The pay parking kiosk located at the corner of Baker and Hall Street is creating chaos for people lodging their vehicles on the street and for business in the area, says one business owner.
Vince DeVito currently has a petition in his store asking the city to make improvements on the parking payment system, or get rid of the kiosk altogether and go back to metered parking. More than 150 people have now signed the petition during the past month it has been out on the front counter of his DeVito’s Shoe Store.
Although the store is not pushing the petition, DeVito said there are those who are unhappy with the parking kiosk system — with a central parking pay station and no individual parking meters — and are definitely willing to voice their opinion.
The consensus is the kiosk needs to be removed and replaced with parking meters, or more kiosks need to be placed on the block to be more convenient, DeVito noted.
“I have customers coming in saying, ‘I can’t get to the kiosk . . . that it’s too far, I don’t know where it is.’ Signage is poor and people don’t know how much it costs,” he said.
DeVito said when customers get to the lone kiosk there are no directions on what to do, if they need to keep the ticket or take it back to the car, and it creates confusion.
One kiosk in a two-block span is not convenient, said DeVito. The city should have at least two more kiosks to make it convenient for drivers, he said, for a total of three kiosks on Hall Street, one at the top of Hall Street near the park and another near the Adventure Hotel.
Signage for the kiosk needs to be improved, he continued, since most people parking on the 400 and 500 blocks of Hall Street think it is free parking, said DeVito.
“So they are confused when they get ticketed,” he said.
DeVito said he’s lucky to have a “destination-based business.” People who come downtown to his store have said they would not park on the street at all as they don’t like the kiosk idea, but do so to attend his business.
It’s not as if DeVito is advocating for free parking.
“I have no problem with pay parking . . . we’ve always had paid parking in Nelson and the profits from meters and fines is tremendous . . . and that’s okay with me. But convenience is the key.

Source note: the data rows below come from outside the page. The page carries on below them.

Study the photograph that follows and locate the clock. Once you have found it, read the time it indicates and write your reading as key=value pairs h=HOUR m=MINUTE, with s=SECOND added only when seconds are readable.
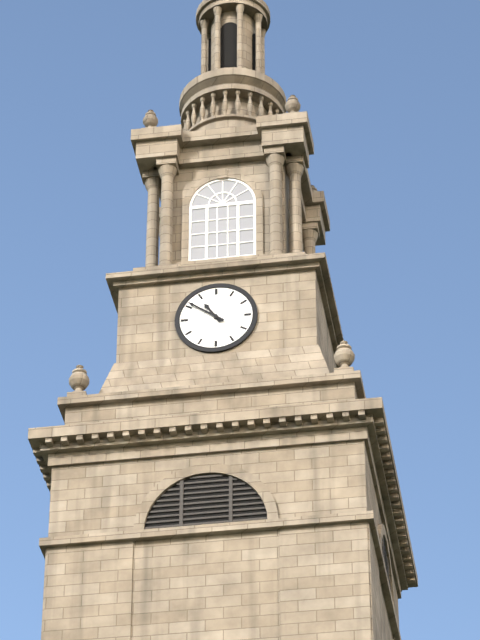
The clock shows h=10 m=51
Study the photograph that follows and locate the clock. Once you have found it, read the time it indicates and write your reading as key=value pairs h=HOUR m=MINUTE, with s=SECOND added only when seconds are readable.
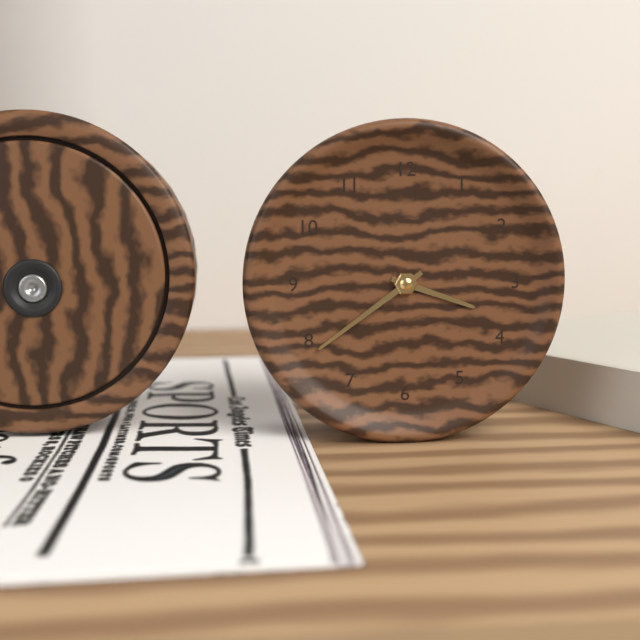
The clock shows h=3 m=39
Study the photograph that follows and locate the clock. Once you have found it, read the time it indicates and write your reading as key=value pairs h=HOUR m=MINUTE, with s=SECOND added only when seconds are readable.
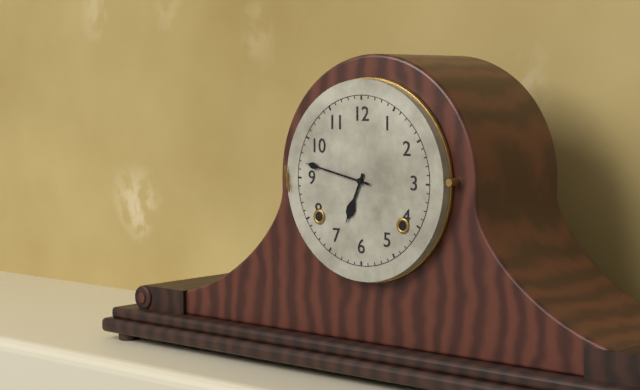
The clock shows h=6 m=47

“If the idea is to have entire downtown with the kiosk system, then let’s get it together and do the entire downtown.”
City director of Development Services, Pam Mierau, had not heard about the petition against the Hall Street parking kiosk, but suggested pay parking kiosks were a pilot project of sorts across the downtown.
“But the Hall Street pay station, specifically, is considered to be permanent,” she said. “What we are piloting is whether there should be more pay stations in other areas of the city.”
Once a pay station is installed, it is part of the infrastructure and it would be more costly to reverse and remove it.
“Our experience with the Hall Street pay station will inform where we go with pay stations citywide — whether and how the pilot project is expanded.”
Mierau explained that pay stations offer numerous benefits, including credit card payments, cell phone top-off (instead of returning to the meter), and important data analytics on parking use, demand, and payment.
“We will be proceeding with public engagement on the downtown parking strategy in the fall, of which the pay station on Hall Street will be part of the conversation,” she said.
DeVito said the city had to look at the numbers, people were either parking or not parking, and needed to make the decision.
“We’ve actually lost parking on Hall Street since the (street) renovation,” he said. “We want shoppers who come down here, park and stick around. If they don’t know how to use (the kiosk), can’t find it or get ticketed because of it, it doesn’t leave a good taste in their mouth,” and they don’t come downtown.